- [Source text]
+ + + +

Not sure. All I know is that you cannot do anything about this so it is what it is. Reducing the core voltage can sometimes help reduce power consumption a watt or two which can help avoid power limit throttling. This means your CPU is able to run a little faster. Not a huge difference but every little bit helps the cause. It makes me full good when I know a laptop is dialed in and running as good as it can.


----------



## NathanJ95 (Sep 5, 2021)

So I didn't see your reply on reducing core voltage by 25mV until just now but I did do -10mV. Ran TSBench to check stability and it seemed OK. So i ran Cinebench and found the results interesting. I was at 100 percent CPU and 47.2W with no PL2 throttling. It went down to 45W and immediately started power throttling and continued to do so for the rest of the test. Just curious how it could go to 47.2W if it is locked at 45W?

Also my Cinebench score went from 1996pts to 2008pts just by reducing core another 10mV. 



unclewebb said:


> It makes me full good when I know a laptop is dialed in and running as good as it can.



Me too! And I want to say thanks again for reading my posts and caring to leave detailed replies. Helps a lot!


----------



## unclewebb (Sep 5, 2021)

+ + + +

[Excerpts of annotation records]
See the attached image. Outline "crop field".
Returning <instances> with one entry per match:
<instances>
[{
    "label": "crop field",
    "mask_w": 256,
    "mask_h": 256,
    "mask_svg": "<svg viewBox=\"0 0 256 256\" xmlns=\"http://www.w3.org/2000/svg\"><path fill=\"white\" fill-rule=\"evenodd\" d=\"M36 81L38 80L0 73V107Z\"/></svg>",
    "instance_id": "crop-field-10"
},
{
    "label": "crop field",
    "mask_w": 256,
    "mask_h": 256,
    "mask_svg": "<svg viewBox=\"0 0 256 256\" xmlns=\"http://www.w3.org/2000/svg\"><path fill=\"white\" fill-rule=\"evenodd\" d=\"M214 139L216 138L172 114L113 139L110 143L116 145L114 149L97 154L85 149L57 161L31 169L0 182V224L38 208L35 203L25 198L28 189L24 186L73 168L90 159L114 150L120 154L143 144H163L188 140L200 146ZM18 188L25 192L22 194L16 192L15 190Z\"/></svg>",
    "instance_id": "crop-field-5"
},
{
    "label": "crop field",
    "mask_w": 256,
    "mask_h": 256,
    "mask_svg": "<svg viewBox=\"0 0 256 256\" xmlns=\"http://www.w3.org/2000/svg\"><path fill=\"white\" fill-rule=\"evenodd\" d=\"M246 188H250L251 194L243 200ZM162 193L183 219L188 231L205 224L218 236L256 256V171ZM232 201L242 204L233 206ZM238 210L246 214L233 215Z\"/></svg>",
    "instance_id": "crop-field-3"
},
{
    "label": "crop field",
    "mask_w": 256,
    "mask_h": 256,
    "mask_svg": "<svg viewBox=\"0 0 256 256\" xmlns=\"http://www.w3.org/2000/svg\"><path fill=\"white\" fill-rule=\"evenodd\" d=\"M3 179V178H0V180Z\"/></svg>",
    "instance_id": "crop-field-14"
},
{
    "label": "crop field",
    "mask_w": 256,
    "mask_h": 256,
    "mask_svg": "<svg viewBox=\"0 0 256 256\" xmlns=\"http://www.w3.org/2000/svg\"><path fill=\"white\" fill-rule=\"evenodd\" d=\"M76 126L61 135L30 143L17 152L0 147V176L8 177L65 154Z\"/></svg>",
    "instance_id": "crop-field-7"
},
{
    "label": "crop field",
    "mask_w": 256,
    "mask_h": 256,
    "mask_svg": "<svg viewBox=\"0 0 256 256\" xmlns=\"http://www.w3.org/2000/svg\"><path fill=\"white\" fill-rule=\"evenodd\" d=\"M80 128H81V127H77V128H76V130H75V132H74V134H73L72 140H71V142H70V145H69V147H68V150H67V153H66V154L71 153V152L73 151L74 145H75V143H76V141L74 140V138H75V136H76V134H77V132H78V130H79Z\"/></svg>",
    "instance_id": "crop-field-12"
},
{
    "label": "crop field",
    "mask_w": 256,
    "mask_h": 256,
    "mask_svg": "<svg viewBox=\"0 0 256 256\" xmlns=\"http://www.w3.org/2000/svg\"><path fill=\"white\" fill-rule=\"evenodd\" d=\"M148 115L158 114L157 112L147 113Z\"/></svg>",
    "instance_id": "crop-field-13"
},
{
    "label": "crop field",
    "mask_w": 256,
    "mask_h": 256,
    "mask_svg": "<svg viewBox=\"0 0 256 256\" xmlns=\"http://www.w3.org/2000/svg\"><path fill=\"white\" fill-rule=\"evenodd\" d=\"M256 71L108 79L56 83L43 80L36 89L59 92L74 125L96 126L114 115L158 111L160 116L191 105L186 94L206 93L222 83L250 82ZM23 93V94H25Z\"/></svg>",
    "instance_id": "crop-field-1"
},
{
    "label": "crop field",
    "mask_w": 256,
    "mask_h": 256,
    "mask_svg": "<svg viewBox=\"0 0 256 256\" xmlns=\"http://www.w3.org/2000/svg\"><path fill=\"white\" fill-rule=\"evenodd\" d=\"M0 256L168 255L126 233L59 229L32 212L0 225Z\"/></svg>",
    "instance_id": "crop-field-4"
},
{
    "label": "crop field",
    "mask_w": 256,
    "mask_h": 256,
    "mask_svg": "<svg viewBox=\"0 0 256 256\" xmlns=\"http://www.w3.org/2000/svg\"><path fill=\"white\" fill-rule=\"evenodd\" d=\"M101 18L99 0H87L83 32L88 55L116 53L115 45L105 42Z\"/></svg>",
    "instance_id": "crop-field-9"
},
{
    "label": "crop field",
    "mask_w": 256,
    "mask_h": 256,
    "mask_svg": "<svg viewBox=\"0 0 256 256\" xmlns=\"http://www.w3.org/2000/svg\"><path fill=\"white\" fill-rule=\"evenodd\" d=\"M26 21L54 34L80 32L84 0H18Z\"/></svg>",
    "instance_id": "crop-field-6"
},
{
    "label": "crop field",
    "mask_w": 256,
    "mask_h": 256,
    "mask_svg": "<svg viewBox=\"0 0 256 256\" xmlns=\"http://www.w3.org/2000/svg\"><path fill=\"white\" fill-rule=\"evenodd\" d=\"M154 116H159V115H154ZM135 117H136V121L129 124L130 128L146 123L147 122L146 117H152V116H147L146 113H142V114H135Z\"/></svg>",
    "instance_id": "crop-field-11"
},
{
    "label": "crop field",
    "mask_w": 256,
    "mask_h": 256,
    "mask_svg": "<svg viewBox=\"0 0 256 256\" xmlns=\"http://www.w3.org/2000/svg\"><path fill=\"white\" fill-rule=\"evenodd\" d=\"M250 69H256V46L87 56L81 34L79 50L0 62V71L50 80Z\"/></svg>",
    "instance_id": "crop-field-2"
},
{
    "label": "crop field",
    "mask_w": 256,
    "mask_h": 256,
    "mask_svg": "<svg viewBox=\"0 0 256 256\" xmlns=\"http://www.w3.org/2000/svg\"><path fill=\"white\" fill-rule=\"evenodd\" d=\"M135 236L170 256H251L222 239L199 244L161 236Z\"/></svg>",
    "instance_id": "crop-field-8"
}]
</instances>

+ + + +

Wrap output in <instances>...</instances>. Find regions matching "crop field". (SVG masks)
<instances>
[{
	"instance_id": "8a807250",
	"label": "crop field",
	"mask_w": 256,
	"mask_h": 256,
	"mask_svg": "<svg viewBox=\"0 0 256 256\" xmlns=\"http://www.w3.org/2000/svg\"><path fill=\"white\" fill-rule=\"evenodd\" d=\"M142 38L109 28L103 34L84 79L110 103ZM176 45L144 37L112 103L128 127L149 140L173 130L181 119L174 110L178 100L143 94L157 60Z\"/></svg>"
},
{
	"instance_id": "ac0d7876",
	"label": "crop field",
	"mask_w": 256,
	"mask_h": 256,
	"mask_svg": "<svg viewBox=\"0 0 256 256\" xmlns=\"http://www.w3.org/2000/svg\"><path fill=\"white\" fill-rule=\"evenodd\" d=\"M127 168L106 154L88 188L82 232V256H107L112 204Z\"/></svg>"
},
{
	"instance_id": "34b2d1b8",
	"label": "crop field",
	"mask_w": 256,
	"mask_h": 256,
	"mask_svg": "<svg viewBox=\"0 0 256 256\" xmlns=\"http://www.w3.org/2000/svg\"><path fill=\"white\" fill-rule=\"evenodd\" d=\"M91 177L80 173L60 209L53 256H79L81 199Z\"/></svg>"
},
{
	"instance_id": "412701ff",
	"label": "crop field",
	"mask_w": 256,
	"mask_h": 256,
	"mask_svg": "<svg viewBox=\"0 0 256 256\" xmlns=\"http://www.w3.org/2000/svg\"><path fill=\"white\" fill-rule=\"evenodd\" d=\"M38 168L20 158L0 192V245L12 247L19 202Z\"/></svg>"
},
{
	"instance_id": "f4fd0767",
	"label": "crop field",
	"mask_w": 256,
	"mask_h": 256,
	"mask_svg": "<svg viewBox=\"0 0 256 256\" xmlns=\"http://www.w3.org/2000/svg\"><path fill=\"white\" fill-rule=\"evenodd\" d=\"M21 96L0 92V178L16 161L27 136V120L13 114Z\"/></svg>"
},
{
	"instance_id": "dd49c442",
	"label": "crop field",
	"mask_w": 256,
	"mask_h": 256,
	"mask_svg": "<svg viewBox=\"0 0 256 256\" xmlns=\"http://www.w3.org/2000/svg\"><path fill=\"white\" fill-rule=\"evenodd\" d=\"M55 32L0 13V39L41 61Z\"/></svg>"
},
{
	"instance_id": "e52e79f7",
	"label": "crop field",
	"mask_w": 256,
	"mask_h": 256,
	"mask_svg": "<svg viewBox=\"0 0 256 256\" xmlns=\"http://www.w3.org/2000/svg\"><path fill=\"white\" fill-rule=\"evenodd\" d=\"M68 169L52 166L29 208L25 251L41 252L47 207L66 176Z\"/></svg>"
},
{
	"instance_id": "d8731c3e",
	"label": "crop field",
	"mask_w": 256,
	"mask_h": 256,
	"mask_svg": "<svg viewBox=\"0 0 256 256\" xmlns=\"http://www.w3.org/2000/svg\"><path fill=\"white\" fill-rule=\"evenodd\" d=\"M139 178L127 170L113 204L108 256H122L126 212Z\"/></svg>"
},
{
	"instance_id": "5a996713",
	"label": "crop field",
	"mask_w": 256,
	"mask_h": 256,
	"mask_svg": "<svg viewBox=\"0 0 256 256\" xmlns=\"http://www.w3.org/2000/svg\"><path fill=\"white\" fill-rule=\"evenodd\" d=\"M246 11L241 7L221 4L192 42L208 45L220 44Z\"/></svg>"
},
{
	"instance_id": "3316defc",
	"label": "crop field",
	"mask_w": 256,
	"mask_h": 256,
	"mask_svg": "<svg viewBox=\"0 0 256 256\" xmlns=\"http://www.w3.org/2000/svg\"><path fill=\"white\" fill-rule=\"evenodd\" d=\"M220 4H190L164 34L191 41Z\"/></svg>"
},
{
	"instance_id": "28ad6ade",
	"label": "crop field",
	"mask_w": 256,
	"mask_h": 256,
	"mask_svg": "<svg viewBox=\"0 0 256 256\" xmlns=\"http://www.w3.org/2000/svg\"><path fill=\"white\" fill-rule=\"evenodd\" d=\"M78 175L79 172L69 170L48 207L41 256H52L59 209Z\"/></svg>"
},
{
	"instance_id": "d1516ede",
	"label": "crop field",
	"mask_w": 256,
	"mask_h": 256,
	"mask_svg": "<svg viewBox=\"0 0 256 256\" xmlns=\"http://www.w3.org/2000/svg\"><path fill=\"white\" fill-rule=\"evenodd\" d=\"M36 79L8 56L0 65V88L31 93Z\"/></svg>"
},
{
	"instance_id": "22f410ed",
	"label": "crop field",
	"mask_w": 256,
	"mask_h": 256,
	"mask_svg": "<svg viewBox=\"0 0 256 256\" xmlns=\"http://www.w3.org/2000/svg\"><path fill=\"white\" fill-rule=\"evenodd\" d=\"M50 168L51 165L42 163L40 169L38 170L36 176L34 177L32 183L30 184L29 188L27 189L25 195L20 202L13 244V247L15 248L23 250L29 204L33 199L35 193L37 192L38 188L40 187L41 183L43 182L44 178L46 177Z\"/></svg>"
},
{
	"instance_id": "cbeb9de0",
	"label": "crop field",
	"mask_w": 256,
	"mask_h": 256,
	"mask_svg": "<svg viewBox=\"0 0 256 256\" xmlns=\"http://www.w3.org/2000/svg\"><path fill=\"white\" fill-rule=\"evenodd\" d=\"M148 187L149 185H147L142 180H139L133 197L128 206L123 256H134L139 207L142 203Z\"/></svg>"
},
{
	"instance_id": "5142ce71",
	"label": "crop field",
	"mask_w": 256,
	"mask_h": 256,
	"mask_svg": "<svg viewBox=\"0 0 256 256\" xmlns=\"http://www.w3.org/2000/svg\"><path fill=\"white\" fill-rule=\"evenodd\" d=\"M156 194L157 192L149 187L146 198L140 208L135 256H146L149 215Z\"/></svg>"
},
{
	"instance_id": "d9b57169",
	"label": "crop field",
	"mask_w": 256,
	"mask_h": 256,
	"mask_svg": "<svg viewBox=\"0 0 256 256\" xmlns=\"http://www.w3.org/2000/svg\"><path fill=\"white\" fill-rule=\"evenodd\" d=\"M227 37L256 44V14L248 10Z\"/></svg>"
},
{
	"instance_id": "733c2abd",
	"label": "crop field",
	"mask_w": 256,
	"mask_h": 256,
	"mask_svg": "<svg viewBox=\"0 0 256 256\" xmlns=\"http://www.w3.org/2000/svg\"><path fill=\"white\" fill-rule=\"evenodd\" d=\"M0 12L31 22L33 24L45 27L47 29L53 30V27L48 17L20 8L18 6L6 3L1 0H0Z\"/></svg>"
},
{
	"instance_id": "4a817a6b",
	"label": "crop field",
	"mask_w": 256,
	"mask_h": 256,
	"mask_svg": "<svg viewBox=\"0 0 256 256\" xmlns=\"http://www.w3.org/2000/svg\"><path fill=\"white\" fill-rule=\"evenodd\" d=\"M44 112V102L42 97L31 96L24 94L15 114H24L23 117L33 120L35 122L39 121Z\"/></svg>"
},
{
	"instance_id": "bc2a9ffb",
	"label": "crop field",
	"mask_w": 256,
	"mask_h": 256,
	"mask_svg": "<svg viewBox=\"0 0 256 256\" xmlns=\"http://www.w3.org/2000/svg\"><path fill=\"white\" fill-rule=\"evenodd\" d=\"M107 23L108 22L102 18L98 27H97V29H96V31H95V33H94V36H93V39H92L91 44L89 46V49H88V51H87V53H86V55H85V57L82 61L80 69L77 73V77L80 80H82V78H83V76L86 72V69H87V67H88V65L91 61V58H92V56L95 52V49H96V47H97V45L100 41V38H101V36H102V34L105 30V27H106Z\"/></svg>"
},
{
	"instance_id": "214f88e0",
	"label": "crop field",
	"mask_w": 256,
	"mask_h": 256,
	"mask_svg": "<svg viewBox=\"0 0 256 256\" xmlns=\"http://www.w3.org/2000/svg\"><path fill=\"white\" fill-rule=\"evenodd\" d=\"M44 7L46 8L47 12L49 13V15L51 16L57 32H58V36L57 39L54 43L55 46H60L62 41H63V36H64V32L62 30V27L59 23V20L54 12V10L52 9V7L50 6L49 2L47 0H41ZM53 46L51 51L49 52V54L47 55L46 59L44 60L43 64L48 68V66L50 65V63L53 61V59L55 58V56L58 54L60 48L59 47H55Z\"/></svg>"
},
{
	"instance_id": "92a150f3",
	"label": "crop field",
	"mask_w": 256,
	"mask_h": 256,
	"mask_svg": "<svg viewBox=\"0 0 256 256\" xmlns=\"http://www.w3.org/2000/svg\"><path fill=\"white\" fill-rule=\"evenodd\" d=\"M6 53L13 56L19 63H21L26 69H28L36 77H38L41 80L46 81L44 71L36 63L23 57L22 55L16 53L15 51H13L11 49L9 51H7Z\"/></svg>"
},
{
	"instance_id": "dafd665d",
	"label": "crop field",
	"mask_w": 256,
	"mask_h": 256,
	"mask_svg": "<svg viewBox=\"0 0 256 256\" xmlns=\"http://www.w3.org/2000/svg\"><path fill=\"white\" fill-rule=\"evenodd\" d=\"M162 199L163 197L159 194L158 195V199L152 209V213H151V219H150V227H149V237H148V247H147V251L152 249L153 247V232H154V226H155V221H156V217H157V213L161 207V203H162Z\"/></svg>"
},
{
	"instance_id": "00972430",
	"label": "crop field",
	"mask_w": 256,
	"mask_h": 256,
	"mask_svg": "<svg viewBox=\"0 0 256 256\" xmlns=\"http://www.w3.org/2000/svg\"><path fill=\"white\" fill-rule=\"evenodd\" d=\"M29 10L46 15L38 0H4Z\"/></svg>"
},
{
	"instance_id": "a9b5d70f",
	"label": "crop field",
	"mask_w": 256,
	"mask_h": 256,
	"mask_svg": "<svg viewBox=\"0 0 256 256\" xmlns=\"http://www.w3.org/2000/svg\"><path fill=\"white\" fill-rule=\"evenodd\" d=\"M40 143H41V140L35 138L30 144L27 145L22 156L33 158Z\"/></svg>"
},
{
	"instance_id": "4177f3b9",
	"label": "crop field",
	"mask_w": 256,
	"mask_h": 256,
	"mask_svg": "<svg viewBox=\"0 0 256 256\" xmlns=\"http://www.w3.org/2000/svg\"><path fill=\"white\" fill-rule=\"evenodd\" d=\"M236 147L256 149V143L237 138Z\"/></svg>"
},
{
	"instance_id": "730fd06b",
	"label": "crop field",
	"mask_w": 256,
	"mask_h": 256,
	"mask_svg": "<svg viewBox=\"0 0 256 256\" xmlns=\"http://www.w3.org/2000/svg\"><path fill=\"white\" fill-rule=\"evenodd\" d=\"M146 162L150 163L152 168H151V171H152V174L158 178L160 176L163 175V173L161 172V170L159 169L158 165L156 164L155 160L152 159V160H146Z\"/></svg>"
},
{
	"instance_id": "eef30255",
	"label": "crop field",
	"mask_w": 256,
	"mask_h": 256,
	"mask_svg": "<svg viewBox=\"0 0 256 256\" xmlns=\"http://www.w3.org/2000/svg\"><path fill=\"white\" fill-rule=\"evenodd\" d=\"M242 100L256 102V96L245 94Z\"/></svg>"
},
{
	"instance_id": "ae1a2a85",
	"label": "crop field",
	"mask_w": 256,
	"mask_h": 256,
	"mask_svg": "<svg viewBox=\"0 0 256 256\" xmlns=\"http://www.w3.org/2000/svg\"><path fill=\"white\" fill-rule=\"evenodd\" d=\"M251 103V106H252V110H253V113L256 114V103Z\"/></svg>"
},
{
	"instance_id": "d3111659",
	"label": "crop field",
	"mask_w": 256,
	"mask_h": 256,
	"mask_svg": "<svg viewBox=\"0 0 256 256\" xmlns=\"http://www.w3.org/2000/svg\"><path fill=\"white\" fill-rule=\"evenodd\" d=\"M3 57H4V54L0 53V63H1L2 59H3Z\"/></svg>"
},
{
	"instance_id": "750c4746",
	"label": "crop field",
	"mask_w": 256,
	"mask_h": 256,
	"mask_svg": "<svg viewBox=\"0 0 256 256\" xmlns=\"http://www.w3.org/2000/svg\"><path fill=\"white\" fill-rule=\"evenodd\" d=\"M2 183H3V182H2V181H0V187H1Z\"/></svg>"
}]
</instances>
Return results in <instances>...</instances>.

+ + + +

- [Requirements]
**A)** Retype the part of the forum thread on core voltage that begins at the words "So I didn't" and ends after the words "core another 10mV.".
**B)** In the forum thread on core voltage, what did NathanJ95's Cinebench score change to after reducing core voltage another 10mV?
**C)** Carry on the forum thread on core voltage from its last line.

- [Outputs for the tasks]
**A)**
So I didn't see your reply on reducing core voltage by 25mV until just now but I did do -10mV. Ran TSBench to check stability and it seemed OK. So i ran Cinebench and found the results interesting. I was at 100 percent CPU and 47.2W with no PL2 throttling. It went down to 45W and immediately started power throttling and continued to do so for the rest of the test. Just curious how it could go to 47.2W if it is locked at 45W?

Also my Cinebench score went from 1996pts to 2008pts just by reducing core another 10mV.

**B)** It went from 1996pts to 2008pts.

**C)**
NathanJ95 said:


> how it could go to 47.2W if it is locked at 45W?


Intel CPUs have a short term and a long term power limit. For a short period of time, your computer can go beyond 45W but in any long term test, it will be limited to 45W. 

Long term, the CPU is forced to slow down so it does not exceed 45W.

Try -120 mV cache and -175 mV core. I would also set the turbo ratios back to their default values of 41, 41, 40, 40. That might be worth a few more Cinebench points.


----------



## NathanJ95 (Sep 11, 2021)

I feel like temperatures have been higher since under-volting. I played some Warzone to test, and with fans set to max through Nitrosense I was 93-95C the entire 15-20 minutes of play. The attached log will show this. Just wondering if this should just be expected with these laptops and just use it until it quits or if I need to go through the trouble to thermal paste it. Maybe there is a tweak in ThrottleStop that would help some?

I was getting BSOD with -115mV cache so I brought it back to -110mV. So far everything seems pretty stable.


----------



## unclewebb (Sep 11, 2021)

NathanJ95 said:


> temperatures have been higher since under-volting


Undervolting cannot make your temperatures higher. Thermal paste that was improperly applied or if it is degrading; that is what causes your temperatures to get higher. Some pastes do not perform well long term when the CPU is constantly over 90°C like your CPU is.

The log file shows lots of TEMP messages in the far right column so your CPU is thermal throttling. This interferes with maximum performance and it interferes with smooth performance. Your ThrottleStop settings are fine. The only way to fix the throttling problem is to improve the cooling. Some laptops are poorly engineered. They might run at over 90°C even with the best paste money can buy.


----------



## NathanJ95 (Sep 11, 2021)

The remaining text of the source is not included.